Good news! The Fifth Estate has a new office and bookstore quarters with public access, plus it provides a better atmosphere for working and receiving visitors. The move has provided the spark for increased activity around the bookshop, with one of us taking responsibility for expanding its book selection and starting regular hours.
The name of the building we’re in is Sutton Place; which we eagerly assumed was named after Willie Sutton, the famous bank robber of two generations ago, but alas, nothing so romantic was the case. Our address is 4632 Second Ave., Detroit, MI 48201, although we prefer that mail still be sent to our post office box. We are frequently at the office, but official bookstore hours are Tuesday and Thursday, noon-5 pm. A call at 313—831-6800 is probably always best, unless you are in the neighborhood.
We usually begin this column with an explanation for not having printed an issue for so long, but perhaps it’s time to stop the apologies. We don’t see ourselves exclusively as newspaper publishers, but also as people involved in a community of resistance which has undertaken numerous projects. Things like our continuing opposition to the Detroit incinerator and traveling to Minneapolis for the anarchist gathering, keep us from a schedule most commercial publications would deem a necessity.
Almost all publications have as a major goal the maximization of circulation.
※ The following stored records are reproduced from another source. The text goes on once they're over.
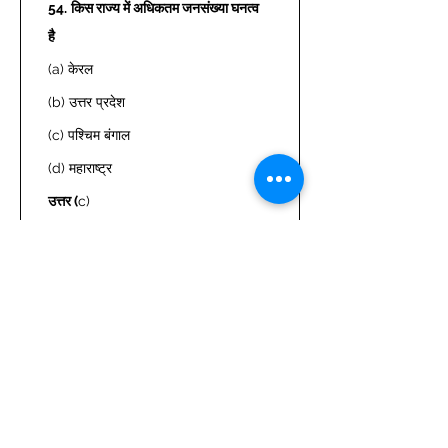
54.
किस राज्य में अधिकतम जनसंख्या घनत्व 
है
(a) केरल 
(b) उत्तर प्रदेश 
(c) पश्चिम बंगाल 
(d) महाराष्ट्र 
उत्तर (
c) 
55.
मानस नदी किस नदी की उपनदी है?
(a) गोदावरी 
(b) महानदी 
(c) कृष्णा 
(d) ब्रह्मपुत्र 
उत्तर (
d) 
56.
गद्दी (Gaddit) लोक निवासी है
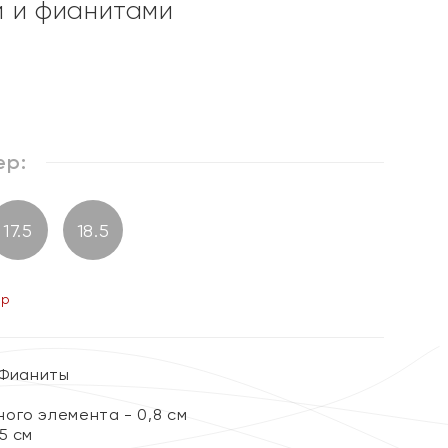
 и фианитами
ер:
17.5
18.5
ер
 Фианиты
ого элемента - 0,8 см
5 см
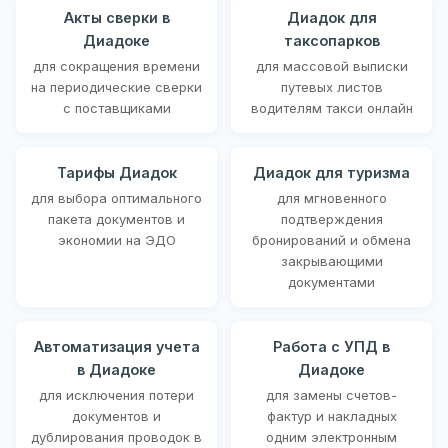
Акты сверки в
Диадок для
Диадоке
таксопарков
для сокращения времени
для массовой выписки
на периодические сверки
путевых листов
с поставщиками
водителям такси онлайн
Тарифы Диадок
Диадок для туризма
для выбора оптимального
для мгновенного
пакета документов и
подтверждения
экономии на ЭДО
бронирований и обмена
закрывающими
документами
Автоматизация учета
Работа с УПД в
в Диадоке
Диадоке
для исключения потери
для замены счетов-
документов и
фактур и накладных
дублирования проводок в
одним электронным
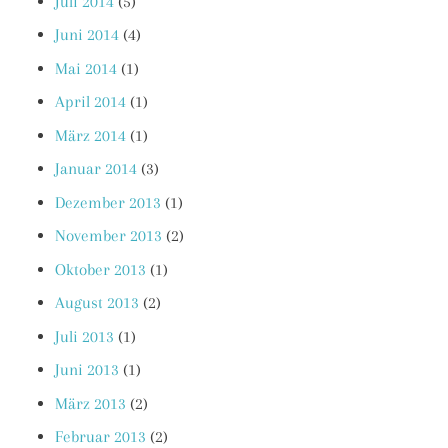
Juli 2014
(5)
Juni 2014
(4)
Mai 2014
(1)
April 2014
(1)
März 2014
(1)
Januar 2014
(3)
Dezember 2013
(1)
November 2013
(2)
Oktober 2013
(1)
August 2013
(2)
Juli 2013
(1)
Juni 2013
(1)
März 2013
(2)
Februar 2013
(2)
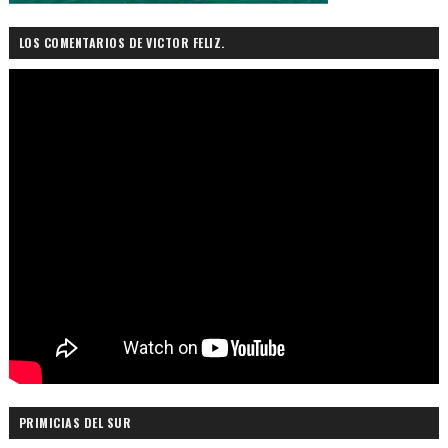
LOS COMENTARIOS DE VICTOR FELIZ.
PRIMICIAS DEL SUR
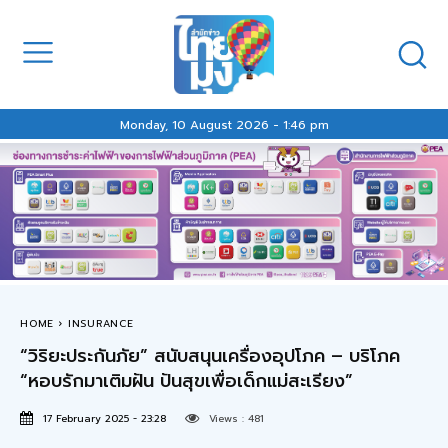
Monday, 10 August 2026 - 1:46 pm
HOME
INSURANCE
“วิริยะประกันภัย” สนับสนุนเครื่องอุปโภค – บริโภค
“หอบรักมาเติมฝัน ปันสุขเพื่อเด็กแม่สะเรียง”
17 February 2025 - 23:28
Views :
481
However, we at the Fifth Estate have always been content to let ours find its own level without energetically seeking additional subscribers or distribution outlets. Although our circulation has been steadily growing over the last several years, our joy in this is confined mainly to the feeling that this represents increased interest in anti-authoritarian ideas rather than visions of success for our paper.
Perhaps, as the radical movement grows, so will our desire to publish more frequently, but until then, look for us to appear only sporadically (at least three times a year).
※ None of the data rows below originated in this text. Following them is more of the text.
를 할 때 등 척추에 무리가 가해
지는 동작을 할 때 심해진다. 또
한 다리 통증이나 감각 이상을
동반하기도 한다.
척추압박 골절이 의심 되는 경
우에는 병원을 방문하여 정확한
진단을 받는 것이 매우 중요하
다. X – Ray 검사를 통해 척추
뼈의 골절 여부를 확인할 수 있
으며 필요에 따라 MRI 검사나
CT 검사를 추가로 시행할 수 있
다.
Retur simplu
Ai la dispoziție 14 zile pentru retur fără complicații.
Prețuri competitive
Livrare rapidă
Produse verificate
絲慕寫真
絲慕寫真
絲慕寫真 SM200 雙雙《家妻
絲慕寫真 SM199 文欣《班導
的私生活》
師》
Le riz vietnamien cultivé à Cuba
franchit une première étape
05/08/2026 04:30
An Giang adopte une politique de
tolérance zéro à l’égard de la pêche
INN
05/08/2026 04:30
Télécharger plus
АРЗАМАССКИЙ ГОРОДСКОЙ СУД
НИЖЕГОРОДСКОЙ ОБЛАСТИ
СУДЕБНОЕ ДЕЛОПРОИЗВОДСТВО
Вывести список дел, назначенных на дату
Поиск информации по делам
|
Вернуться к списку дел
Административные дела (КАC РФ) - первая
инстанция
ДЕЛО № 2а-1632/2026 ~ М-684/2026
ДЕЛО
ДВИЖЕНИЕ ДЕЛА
Unless you found this issue of the Fifth Estate in a bus terminal, we should assume you already know how to get a copy, right? Still, we thought we would list our outlets over the next several issues to let readers know where it is available. All problems in this regard are nullified by the purchase of a mail subscription.
Where to Get The Fifth Estate in Detroit: The FE office, 4632 Second Ave., Cass Corridor Food Coop, Cass at W. Prentis, Alvin’s Twilight Bar, Cass near W. Palmer, Paperbacks Unlimited, Woodward south of Nine Mile Rd., Ferndale, Marwil’s Books, Cass at W. Forest, The Bagley Cafe, 3354 Bagley.
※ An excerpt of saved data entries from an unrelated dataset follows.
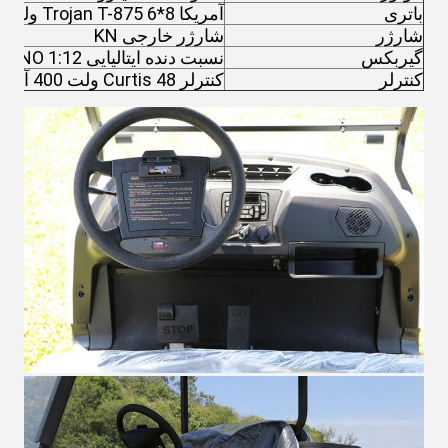
باتری
آمریکا Trojan T-875 6*8 ولت
شارژر
شارژر خارجی KN
گیربکس
نسبت دنده ایتالیایی GRAZIANO 1:12
کنترلر
کنترلر Curtis 48 ولت 400 آمپر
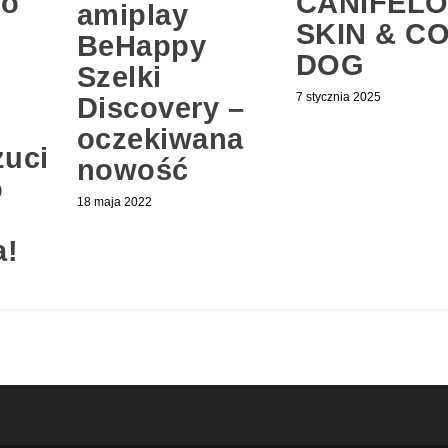
no
CANIFEL
amiplay
SKIN & C
BeHappy
DOG
Szelki
7 stycznia 2025
Discovery –
oczekiwana
uci
nowość
o
18 maja 2022
a!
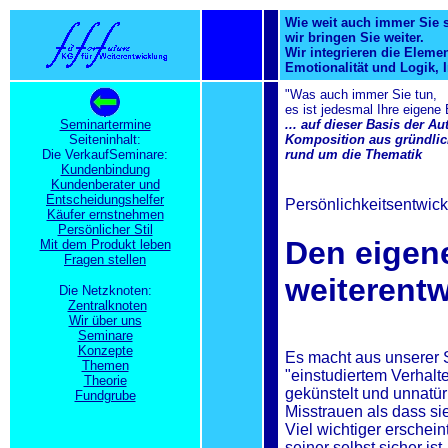
Wie weit auch immer Sie 
wir bringen Sie weiter.
Wir integrieren die Eleme
Emotionalität und Logik, I
"Was auch immer Sie tun,
es ist jedesmal Ihre eigene
Seminartermine
... auf dieser Basis der A
Seiteninhalt:
Komposition aus gründlich
Die VerkaufSeminare:
rund um die Thematik
Kundenbindung
Kundenberater und
Entscheidungshelfer
Persönlichkeitsentwick
Käufer ernstnehmen
Persönlicher Stil
Den eigene
Mit dem Produkt leben
Fragen stellen
weiterentw
Die Netzknoten:
Zentralknoten
Wir über uns
Seminare
Konzepte
Es macht aus unserer 
Themen
"einstudiertem Verhalt
Theorie
gekünstelt und unnatü
Fundgrube
Misstrauen als dass s
Viel wichtiger erschein
seiner selbst sicher ist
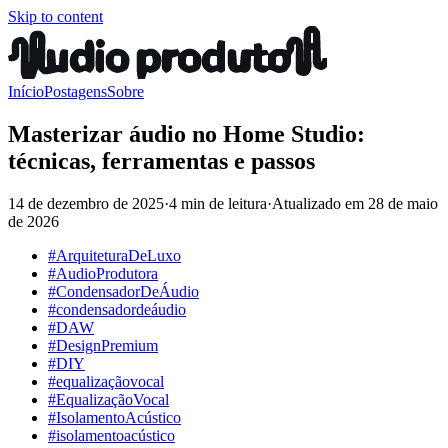
Skip to content
Início
Postagens
Sobre
Masterizar áudio no Home Studio:
técnicas, ferramentas e passos
14 de dezembro de 2025
·
4 min de leitura
·
Atualizado em
28 de maio
de 2026
#ArquiteturaDeLuxo
#AudioProdutora
#CondensadorDeÁudio
#condensadordeáudio
#DAW
#DesignPremium
#DIY
#equalizaçãovocal
#EqualizaçãoVocal
#IsolamentoAcústico
#isolamentoacústico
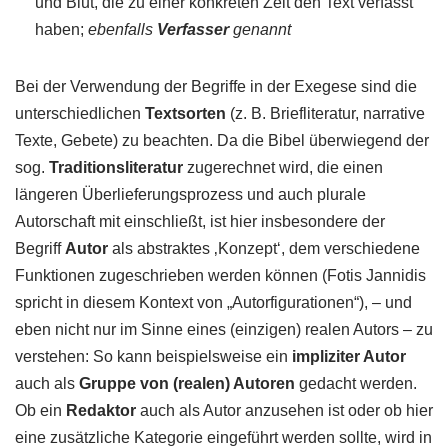
und Blut, die zu einer konkreten Zeit den Text verfasst
haben;
ebenfalls
Verfasser
genannt
Bei der Verwendung der Begriffe in der Exegese sind die
unterschiedlichen
Textsorten
(z. B. Briefliteratur, narrative
Texte, Gebete) zu beachten. Da die Bibel überwiegend der
sog.
Traditionsliteratur
zugerechnet wird, die einen
längeren Überlieferungsprozess und auch plurale
Autorschaft mit einschließt, ist hier insbesondere der
Begriff
Autor
als abstraktes ‚Konzept‘, dem verschiedene
Funktionen zugeschrieben werden können (Fotis Jannidis
spricht in diesem Kontext von „Autorfigurationen“), – und
eben nicht nur im Sinne eines (einzigen) realen Autors – zu
verstehen: So kann beispielsweise ein
impliziter Autor
auch als
Gruppe von (realen) Autoren
gedacht werden.
Ob ein
Redaktor
auch als Autor anzusehen ist oder ob hier
eine zusätzliche Kategorie eingeführt werden sollte, wird in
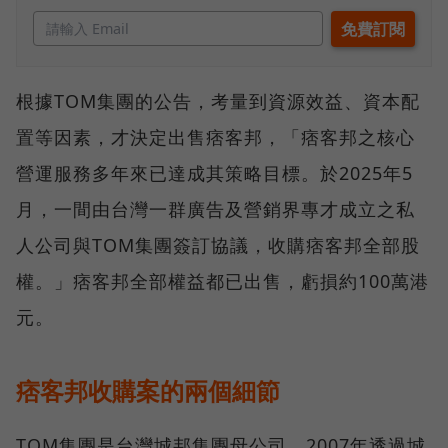
根據TOM集團的公告，考量到資源效益、資本配
置等因素，才決定出售痞客邦，「痞客邦之核心
營運服務多年來已達成其策略目標。於2025年5
月，一間由台灣一群廣告及營銷界專才成立之私
人公司與TOM集團簽訂協議，收購痞客邦全部股
權。」痞客邦全部權益都已出售，虧損約100萬港
元。
痞客邦收購案的兩個細節
TOM集團是台灣城邦集團母公司，2007年透過城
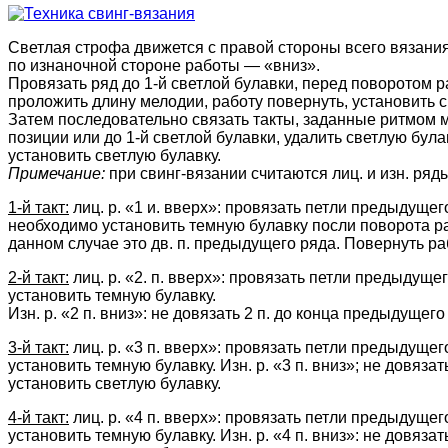
Светлая строфа движется с правой стороны всего вязания
по изнаночной стороне работы — «вниз».
Провязать ряд до 1-й светлой булавки, перед поворотом р
проложить длину мелодии, работу повернуть, установить с
Затем последовательно связать такты, заданные ритмом ме
позиции или до 1-й светлой булавки, удалить светлую була
установить светлую булавку.
Примечание:
при свинг-вязании считаются лиц. и изн. ряды
1-й такт:
лиц. р. «1 и. вверх»: провязать петли предыдущег
необходимо установить темную булавку посли поворота рабо
данном случае это дв. п. предыдущего ряда. Повернуть ра
2-й такт:
лиц. р. «2. п. вверх»: провязать петли предыдущег
установить темную булавку.
Изн. р. «2 п. вниз»: не довязать 2 п. до конца предыдущег
3-й такт:
лиц. р. «3 п. вверх»: провязать петли предыдущего
установить темную булавку. Изн. р. «3 п. вниз»; не довяза
установить светлую булавку.
4-й такт:
лиц. р. «4 п. вверх»: провязать петли предыдущего
установить темную булавку. Изн. р. «4 п. вниз»: не довяза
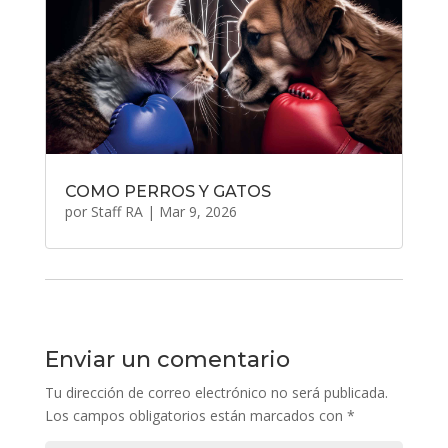
COMO PERROS Y GATOS
por
Staff RA
|
Mar 9
, 2026
Enviar un comentario
Tu dirección de correo electrónico no será publicada.
Los campos obligatorios están marcados con
*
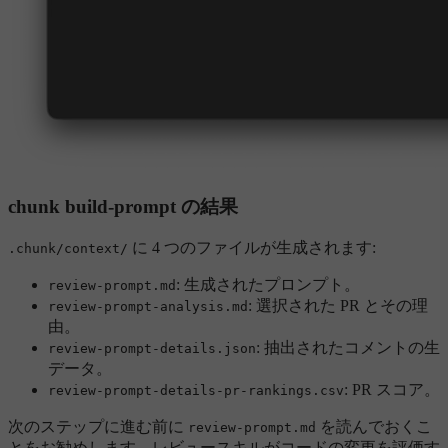
chunk build-prompt の結果
に 4 つのファイルが生成されます:
.chunk/context/
: 生成されたプロンプト。
review-prompt.md
: 選択された PR とその理
review-prompt-analysis.md
由。
: 抽出されたコメントの生
review-prompt-details.json
データ。
: PR スコア。
review-prompt-details-pr-rankings.csv
次のステップに進む前に
を読んでおくこ
review-prompt.md
とをお勧めします。レビュースキルがコードの変更を評価す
Hey, we won! Michigan was selected in July over six other Mid-Western states as the regional site for a low-level radioactive waste dump. It may be only “fair” since our state produces a full one-third of the 200,000 cubic feet of the dangerous waste yearly by the seven states. The site would accept radioactive by-products, mostly from nuclear plants, hospitals and research facilities for the next 20 years.
Then, although most of the material would be considered “safe” within 100 years, the site will have to be maintained for 400 years for total safety. The danger to the already threatened Great Lakes is staggering in its lethal potential, but the question must be posed. If you are going to produce it, where are you going to dispose of it?
A location has not yet been selected, but perhaps a spot which would create a perfect triangle with the incinerator and the Fermi II nuclear plant would be appropriate. Say Yes to Michigan? Pack my bags.
It’s disheartening to realize how, consciously and unconsciously, we are totally domesticated beings hopelessly tied to the numbered hours of the day. Most of us can’t function without knowing the time, and many of us have been so carefully conditioned that we can tell the time almost to the minute without looking at a clock (and this does not mean that we’re looking at the sky instead).
It’s bad enough that we have clocks in our heads; for the past couple of years those of us who live in the Cass Corridor/ Wayne State University area have had to deal with yet another insult—the very poorly recorded tolling of the bell every hour on the half hour from the Greater King Solomon Baptist Church at the corner of Forest and Third Avenues. Some of our neighbors, having no critique of time, work or religion, actually think the bells are quaint and only bemoan the poor quality of the tape (the gongs sometimes sound like bells under water, echo discordantly and hurt your ears), but the rest of us are going absolutely insane. It seems there’s no escape from time! An added indignation is the church songs and spirituals the bells ring out in the morning and evening on the weekends, calling all the faithful to church services.
But recently we’ve realized we have an ally, and a very powerful one at that. Who’s that dangerous agent of the devil? What is god spelled backwards? You’ve got it! The new dog next door. The bells hurt his ears more than they hurt ours, and he starts to howl and howl, and his howling gets another dog going, and another and another, and soon the whole neighborhood is howling in protest. We’ve started joining in. All this howling has brought us to our senses and given us creative energy we didn’t know we had. We haven’t figured it out just yet, but somehow we’ll stop those bells!